Phys.org reports that prior research has suggested that there may be a link between hearing difficulties in older people and the development of dementia, suggesting that gradual hearing loss may be a risk factor for developing one of the many types of dementia. Scientists are still trying to understand the link better, but in the meantime, some in the field have begun to wonder if the use of hearing aids may slow or stop the onset of such diseases.
To learn more about this possibility, the research team turned to the Hearing Examinations in Southern Denmark database, which, as its name implies, is a database that monitors hearing issues in people living in southern parts of Denmark. It contains hearing data for approximately 573,088 people aged 50 years and older and was collected between the years 2003 and 2017.
In analysing the data, the researchers looked for associations between hearing loss and dementia. They found that older people experiencing hearing loss who did not use a hearing aid were 20% more likely to develop dementia than those without hearing loss. They also found that older people experiencing hearing loss who did use a hearing aid had just a 6% chance of developing dementia, which was close to the average for ordinary people who did not experience hearing loss.
The researchers point out that their findings do not prove that the use of a hearing aid can prevent the onset of dementia, just that more study needs to done to find out if that is the case.
In other words, there is a connection between increasing hearing loss, and an increased likelihood of developing dementia if you don’t use a hearing aid, but the one does not necessarily cause the other.
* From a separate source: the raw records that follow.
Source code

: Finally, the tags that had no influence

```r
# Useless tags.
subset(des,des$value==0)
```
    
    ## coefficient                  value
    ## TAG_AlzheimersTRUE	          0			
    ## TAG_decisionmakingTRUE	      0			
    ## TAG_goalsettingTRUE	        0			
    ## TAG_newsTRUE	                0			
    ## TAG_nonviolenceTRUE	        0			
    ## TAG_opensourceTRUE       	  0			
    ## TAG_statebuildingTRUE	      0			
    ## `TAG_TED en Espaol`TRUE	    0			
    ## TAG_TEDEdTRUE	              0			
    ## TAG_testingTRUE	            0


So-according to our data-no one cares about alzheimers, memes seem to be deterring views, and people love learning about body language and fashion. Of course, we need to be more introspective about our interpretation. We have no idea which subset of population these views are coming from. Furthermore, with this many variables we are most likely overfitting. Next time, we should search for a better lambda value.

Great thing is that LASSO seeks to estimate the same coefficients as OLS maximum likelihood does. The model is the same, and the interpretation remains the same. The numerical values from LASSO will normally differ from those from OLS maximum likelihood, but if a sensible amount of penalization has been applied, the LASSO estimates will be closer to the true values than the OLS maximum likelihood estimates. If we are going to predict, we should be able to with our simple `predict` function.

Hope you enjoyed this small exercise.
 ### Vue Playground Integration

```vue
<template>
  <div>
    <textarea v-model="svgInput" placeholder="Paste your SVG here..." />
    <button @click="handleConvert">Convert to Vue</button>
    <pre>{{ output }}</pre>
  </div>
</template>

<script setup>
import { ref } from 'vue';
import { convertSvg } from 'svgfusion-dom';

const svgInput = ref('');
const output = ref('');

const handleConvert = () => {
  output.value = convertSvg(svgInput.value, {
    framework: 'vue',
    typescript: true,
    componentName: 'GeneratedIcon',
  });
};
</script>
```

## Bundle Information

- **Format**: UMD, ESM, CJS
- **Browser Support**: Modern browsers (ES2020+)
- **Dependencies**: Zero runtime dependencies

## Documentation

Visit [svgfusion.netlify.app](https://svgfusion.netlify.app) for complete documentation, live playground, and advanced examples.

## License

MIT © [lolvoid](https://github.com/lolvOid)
Correlation, but not causation!
It is a sad fact that many people who are becoming hard of hearing are resistant to the idea of wearing aids, mostly I suspect because it is an admission of progressive decline. A bigger problem actually, is the fact that hearing aids non-selectively amplify everything, making it difficult for one’s brain to focus in on the one conversation or audio input one is particularly interested in.
A person with hearing aids will tell you the aids are useless at a gathering or social occasion, because the general hub-bub makes appreciation of the important stuff impossible. However, I think that is not a good reason for not wearing aids. Wear the aids, avoid the parties, and allow your brain to continue to listen to what is important to you. Visual and auditory stimuli will keep your mind active, and prevent senile decay. Put the other way round, becoming hard of hearing cuts you off from society and the world more and more, and causes you to sink into a lonely existence
I for one can’t wait for AI to improve hearing aid technology to the point that one can cancel out general noise, and allow only the audio you are actually interested in, to get through. In the meantime, wear your headphones, switch on the ordinary noise cancelling, and enjoy your amateur radio!
Thanks to Phys.org for that report.
This is Dave Reece ZS1DFR, reminding you all to be willing to volunteer to assist your families and society in general in times of need, and reporting for HAMNET in South Africa.